The trial of a Gainesville man accused of murdering his former classmate and close friend is using evidence from suspect Pedro Bravo's iPhone, including an image of a Siri search that asked how to hide a roommate, and the amount of time he used the flashlight feature.
Prosecutors on Tuesday showed the jury a screen shot of a Siri search saved on Pedro Bravo's iPhone, which read "I need to hide my roommate," according to CBSMiami and video footage from the trial.
The automated Siri search asks, "what kind of place are you looking for?" The application then gives options: Swamps, reservoirs, metal foundries.
That doesn't mean the suspect asked voice-activated Siri to perform the search, as some media reports earlier said.
The Gainesville, Fla. detective testifying in the trial, Detective Matt Goeckel, said the image came out of the saved images folder — "in the Facebook cache." That would explain why there was a Siri image on Bravo's iPhone 4, an earlier model that did not carry Siri, and why the cell-phone carrier associated with the image was different than the carrier Bravo used for his phone.
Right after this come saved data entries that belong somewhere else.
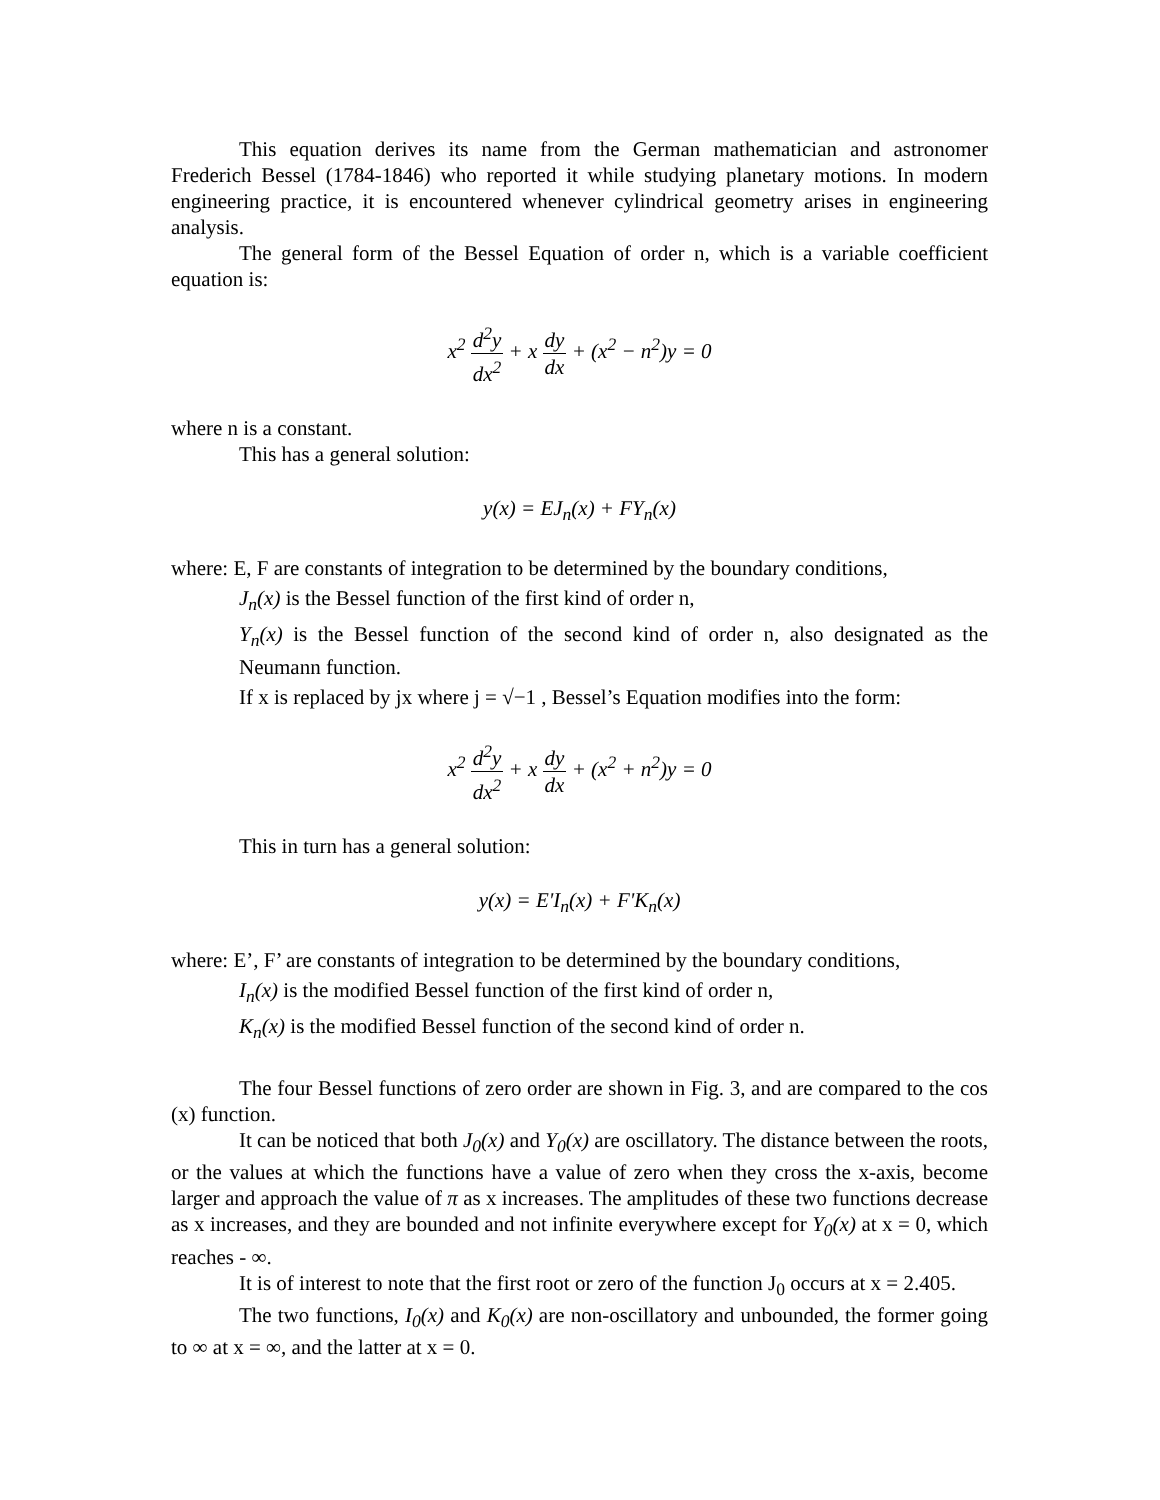This equation derives its name from the German mathematician and astronomer Frederich Bessel (1784-1846) who reported it while studying planetary motions. In modern engineering practice, it is encountered whenever cylindrical geometry arises in engineering analysis.
The general form of the Bessel Equation of order n, which is a variable coefficient equation is:
x<sup>2</sup> d<sup>2</sup>y dx<sup>2</sup> + x dy dx + (x<sup>2</sup> − n<sup>2</sup>)y = 0
where n is a constant.
This has a general solution:
y(x) = EJ<sub>n</sub>(x) + FY<sub>n</sub>(x)
where: E, F are constants of integration to be determined by the boundary conditions,
J<sub>n</sub>(x) is the Bessel function of the first kind of order n,
Y<sub>n</sub>(x) is the Bessel function of the second kind of order n, also designated as the Neumann function.
If x is replaced by jx where j = √−1 , Bessel’s Equation modifies into the form:
x<sup>2</sup> d<sup>2</sup>y dx<sup>2</sup> + x dy dx + (x<sup>2</sup> + n<sup>2</sup>)y = 0
This in turn has a general solution:
y(x) = E'I<sub>n</sub>(x) + F'K<sub>n</sub>(x)
where: E’, F’ are constants of integration to be determined by the boundary conditions,
I<sub>n</sub>(x) is the modified Bessel function of the first kind of order n,
K<sub>n</sub>(x) is the modified Bessel function of the second kind of order n.
The four Bessel functions of zero order are shown in Fig. 3, and are compared to the cos (x) function.
It can be noticed that both J<sub>0</sub>(x) and Y<sub>0</sub>(x) are oscillatory. The distance between the roots, or the values at which the functions have a value of zero when they cross the x-axis, become larger and approach the value of π as x increases. The amplitudes of these two functions decrease as x increases, and they are bounded and not infinite everywhere except for Y<sub>0</sub>(x) at x = 0, which reaches - ∞.
It is of interest to note that the first root or zero of the function J<sub>0</sub> occurs at x = 2.405.
The two functions, I<sub>0</sub>(x) and K<sub>0</sub>(x) are non-oscillatory and unbounded, the former going to ∞ at x = ∞, and the latter at x = 0.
"In this case it was cached on Facebook, it was viewed on Facebook with the phone," said the detective, according to the testimony.
Murder victim Christian Aguilar
Bravo is accused of drugging and strangling University of Florida student Christian Aguilar two years ago because he was obsessed with Aguilar's girlfriend Erika Friman, another University of Florida student who had previously dated Bravo.
Bravo, Aguilar, and Friman had attended the Doral Academy high school in Miami. Aguilar went missing in September 2012, shortly after starting his freshman year in college. After an extensive, month-long volunteer search for the 18-year-old Aguilar, hunters in the woods outside the college town of Gainesville found his body, half-buried.
Bravo has been charged with first-degree murder and kidnapping, poisoning and other crimes. He faces life in prison.
Bravo's attorney told the court that the screen grab of the Siri search was among hundreds of pictures on Bravo's phone, and there was no evidence he ever did a search, according to CBSMiami.
Data from Bravo's iPhone is playing a key role in the trial so far. A detective from the Gainesville police department said 'pings' from Bravo's phone on the day Aguilar disappeared showed Bravo heading west, in the direction of where the body was eventually found. Also, the detective said the flashlight feature on the phone was used for nearly an hour.